■ Data:
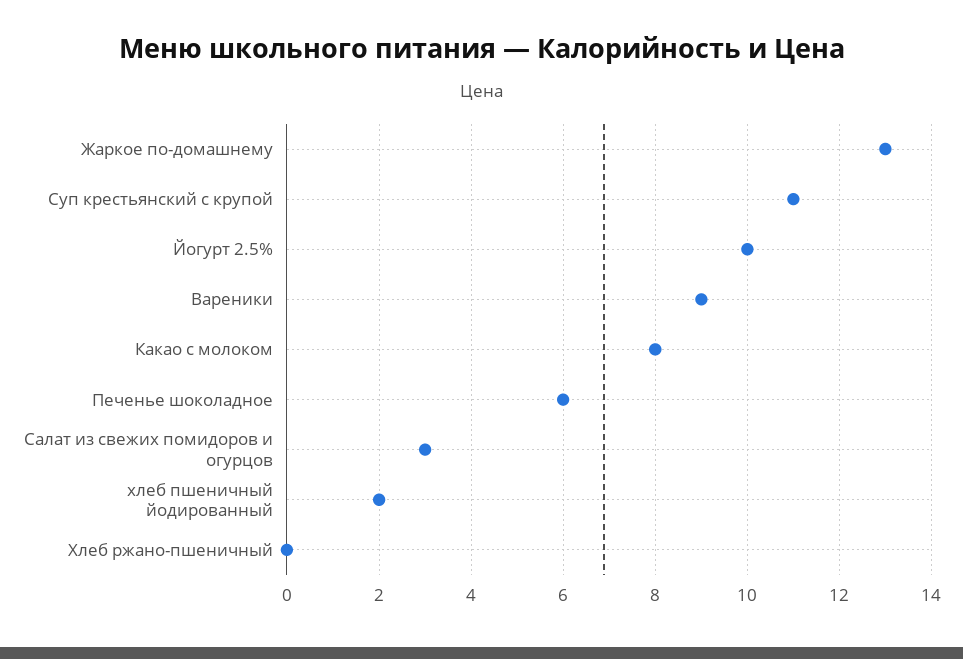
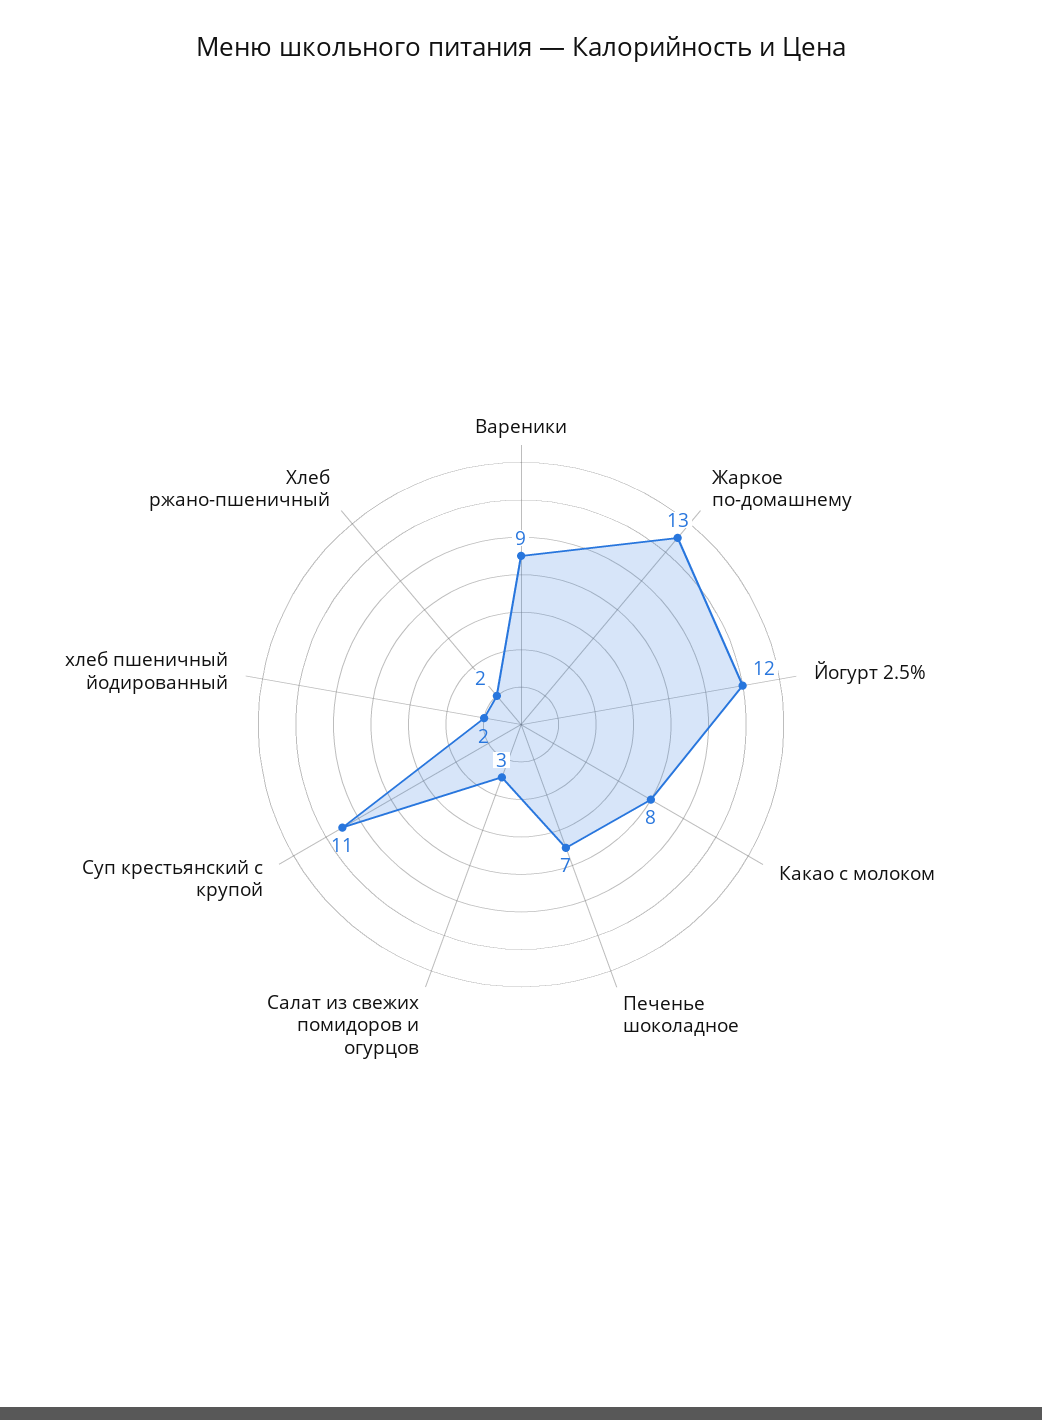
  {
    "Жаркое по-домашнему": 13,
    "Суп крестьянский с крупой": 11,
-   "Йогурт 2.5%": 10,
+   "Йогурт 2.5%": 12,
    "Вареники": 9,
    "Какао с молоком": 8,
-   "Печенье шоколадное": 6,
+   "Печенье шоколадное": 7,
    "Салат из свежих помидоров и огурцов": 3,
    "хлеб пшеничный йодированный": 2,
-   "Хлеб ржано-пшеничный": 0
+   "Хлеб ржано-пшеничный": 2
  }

==

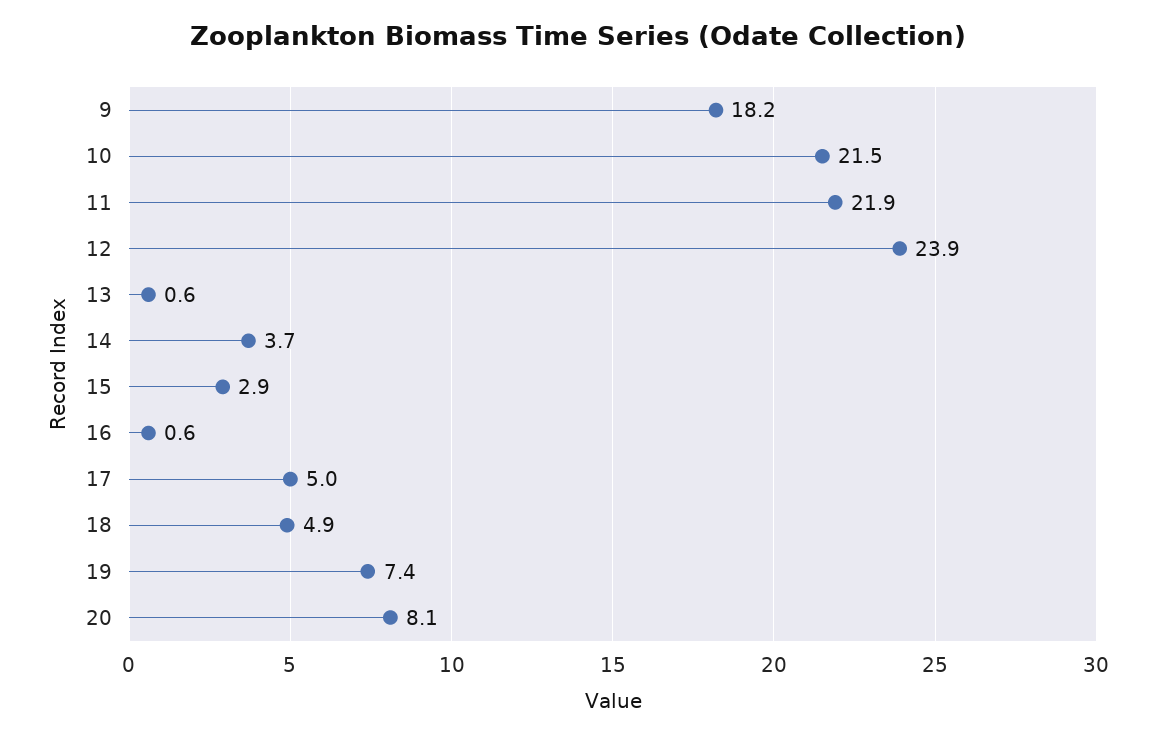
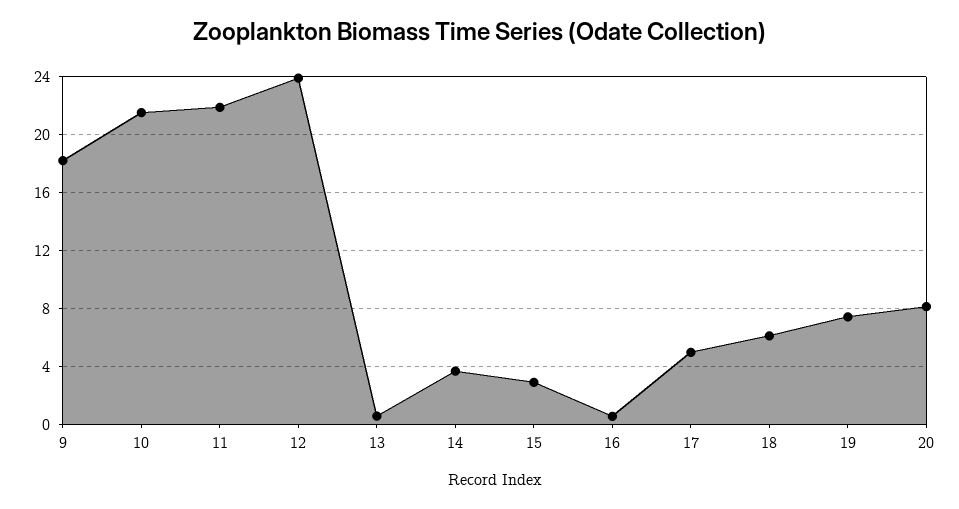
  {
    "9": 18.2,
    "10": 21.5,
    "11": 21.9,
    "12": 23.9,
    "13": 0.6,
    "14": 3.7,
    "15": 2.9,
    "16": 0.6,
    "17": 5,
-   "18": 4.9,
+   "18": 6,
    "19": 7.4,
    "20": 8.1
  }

---

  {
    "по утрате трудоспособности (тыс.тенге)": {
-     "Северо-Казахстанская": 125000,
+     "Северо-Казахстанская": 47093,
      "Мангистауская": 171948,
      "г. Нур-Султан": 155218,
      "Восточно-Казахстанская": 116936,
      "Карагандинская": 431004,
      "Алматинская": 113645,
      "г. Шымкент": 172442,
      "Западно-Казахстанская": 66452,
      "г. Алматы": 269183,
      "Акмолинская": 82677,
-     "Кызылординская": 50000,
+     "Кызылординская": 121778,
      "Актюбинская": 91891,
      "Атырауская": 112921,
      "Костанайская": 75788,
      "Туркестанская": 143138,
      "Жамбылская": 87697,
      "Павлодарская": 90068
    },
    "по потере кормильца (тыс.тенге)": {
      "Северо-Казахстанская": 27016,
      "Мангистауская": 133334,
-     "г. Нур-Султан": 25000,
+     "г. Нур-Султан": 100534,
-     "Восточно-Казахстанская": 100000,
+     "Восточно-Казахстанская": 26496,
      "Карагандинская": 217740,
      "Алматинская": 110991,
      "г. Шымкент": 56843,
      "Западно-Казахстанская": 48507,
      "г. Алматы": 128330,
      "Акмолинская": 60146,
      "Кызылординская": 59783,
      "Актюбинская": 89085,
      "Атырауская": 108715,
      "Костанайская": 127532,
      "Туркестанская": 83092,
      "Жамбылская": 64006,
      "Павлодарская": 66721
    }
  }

■ Task to carry out: Across the records above, return every line that contains the word "Акмолинская".

■ Answer to the problem:
      "Акмолинская": 82677,
      "Акмолинская": 60146,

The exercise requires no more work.